Colorectal cancer is one of the most common cancers affecting mankind; in fact, 6% of the U.S. population will develop colorectal cancer at some point in their lives. The mechanisms which lead to the transformation of a normal cell to a cancerous cell (the “adenoma-to-carcinoma sequence”) is caused by mutations or disturbances to a cell’s genetic code. A series of chance mutations within a given cell can transform it from a normal, functioning cell to a cell that has lost its function and regulated interaction with its neighboring cells, thereby becoming a cancer.
The majority, over 70%, of cancers occur in a “sporadic” fashion due to a series of these chance mutations and are therefore not an inherited cancer. Sporadic colon cancer usually occurs later in life (>60 years old) among people without other affected family members.
Familial Colorectal Cancer:
However, up to a third of colon cancer cases exhibit a moderate form of inheritance. There are certain families in which colorectal cancer occurs much more frequently than would be expected by pure chance. It appears that these patients have been born with one of the abnormal (“mutated”) genes already present in each of their cells. This makes the likelihood of collecting the additional random mutations that can lead to cancer much less of a rarity. Members of such a family carry a higher risk of developing colon cancer, often at an early age.
There should be concern if a family has more than one relative with colorectal cancer or if the relative developed that cancer before the age of 50. It has been shown that having a first-degree relative (parent, brother, sister or child) with colorectal cancer doubles the risk of developing cancer. For this reason, a detailed family history will be obtained during the visit. Patients should have information regarding any cancers and the age of diagnosis for all family members.
Specific Inherited Cancer Syndromes:
A second group of inherited cancer syndromes also exists in 3 to 5% of colon cancers. These cancers often occur at a much younger age and a clear, high-risk family tree is usually present, with generation after generation of the family suffering from cancer. These include:
• HNPCC (Hereditary Non-Polyposis Colon Cancer, Lynch Syndrome)
• FAP (Familial Adenomatous Polyposis)
• aFAP (Attenuated Familial Adenomatous Polyposis)
• APCI 1307K
• Peutz-Jehger’s Syndrome
• MAP (MYH associated Polyposis)
• Juvenile Polyposis
• Hereditary Polyposis
Review and Recommendations:
Although the majority of colorectal cancers occur sporadically, with no clear familial risk factors, up to one- third of cancers exhibit some form of inheritance. In addition, 3 to 5% of colorectal cancers result from inherited cancer syndromes. If a member of the patient’s family has been diagnosed with colon cancer, especially at a young age, it is important for that person to review the increased risk of developing colon cancer with the physician. The proper screening strategy for patients and their families can be developed with this information.
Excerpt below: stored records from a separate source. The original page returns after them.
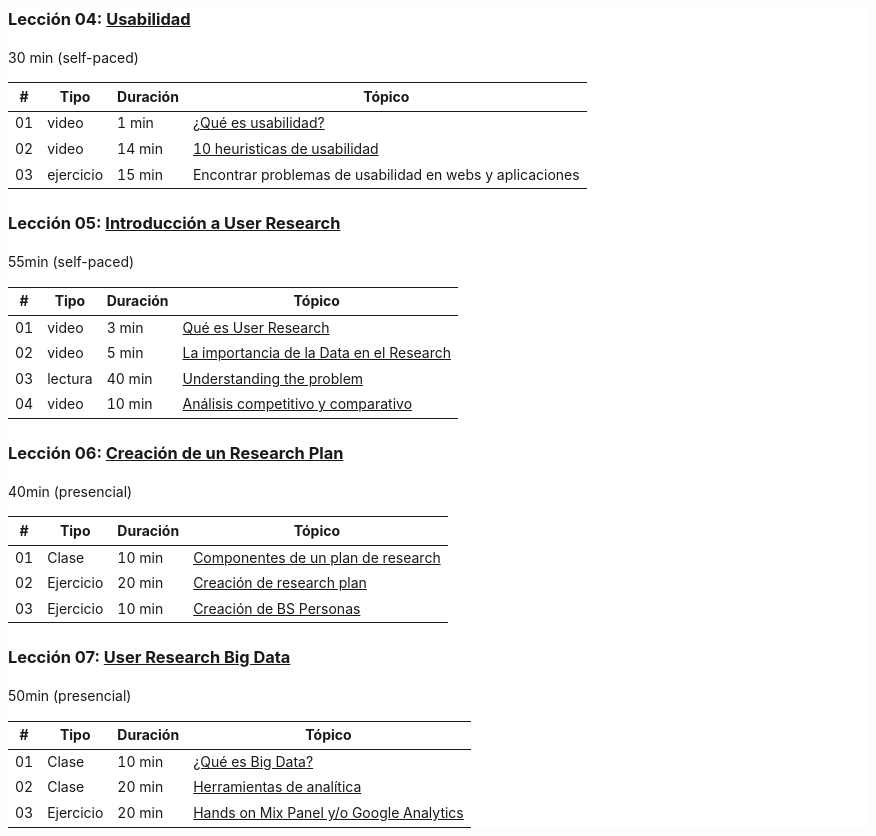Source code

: 
### Lección 04: [Usabilidad](/02-educacion-continua/01-intro-uxd-1/Unidad-1/04-Usabilidad.md)

30 min (self-paced)

| # | Tipo | Duración | Tópico
| - | ---- | -------- | ------
| 01 | video | 1 min | [¿Qué es usabilidad?](#)
| 02 | video | 14 min | [10 heuristicas de usabilidad](https://www.nngroup.com/articles/ten-usability-heuristics/)
| 03 | ejercicio | 15 min | Encontrar problemas de usabilidad en webs y aplicaciones


### Lección 05: [Introducción a User Research](#)

55min (self-paced)


| # | Tipo | Duración | Tópico
| - | ---- | -------- | ------
| 01 | video | 3 min | [Qué es User Research](https://www.youtube.com/watch?v=A_gHQq9iLxg)
| 02 | video | 5 min | [La importancia de la Data en el Research](#)
| 03 | lectura | 40 min | [Understanding the problem](https://drive.google.com/file/d/0B0NdG2VNCDPzWG1yekM3X0RjZjg/view?usp=sharing)
| 04 | video | 10 min | [Análisis competitivo y comparativo](#)

### Lección 06: [Creación de un Research Plan](#)

40min (presencial)

| # | Tipo | Duración | Tópico
| - | ---- | -------- | ------
| 01 | Clase | 10 min | [Componentes de un plan de research](#)
| 02 | Ejercicio | 20 min | [Creación de research plan](#)
| 03 | Ejercicio | 10 min | [Creación de BS Personas](#)


### Lección 07: [User Research Big Data](#)

50min (presencial)

| # | Tipo | Duración | Tópico
| - | ---- | -------- | ------
| 01 | Clase | 10 min | [¿Qué es Big Data?](#)
| 02 | Clase | 20 min | [Herramientas de analítica](#)
| 03 | Ejercicio | 20 min | [Hands on Mix Panel y/o Google Analytics](#)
The average risk adult should undergo initial screening colonoscopy at age 50. Additional screening guidelines have been developed based on the familial risk factors. The general rule is: Persons of higher-risk families should have an initial screening colonoscopy performed at age 40, or 10 years earlier than the youngest documented colorectal cancer in the family, whichever comes first. Surveillance colonoscopy should then be performed at least every five years. In some cases, further action may be indicated, including genetic counseling, genetic testing, referral to other specialist and routine follow-up examinations.
More aggressive screening is indicated for persons in families with multiple first-degree relatives with colon cancer or a first-degree relative who has been diagnosed under the age of 50. A small fraction of these may be due to a specific colorectal cancer syndrome. The cancers associated with these syndromes can occur at very young ages; this requires a high index of suspicion and proper screening of younger adults within the family. Simple blood tests and oral swab tests are available to perform genetic testing in order to diagnose these syndromes. The diagnosis of a specific syndrome calls for more aggressive screening protocols and surgical intervention in order to either prevent cancer development or to diagnose/treat it at an early stage.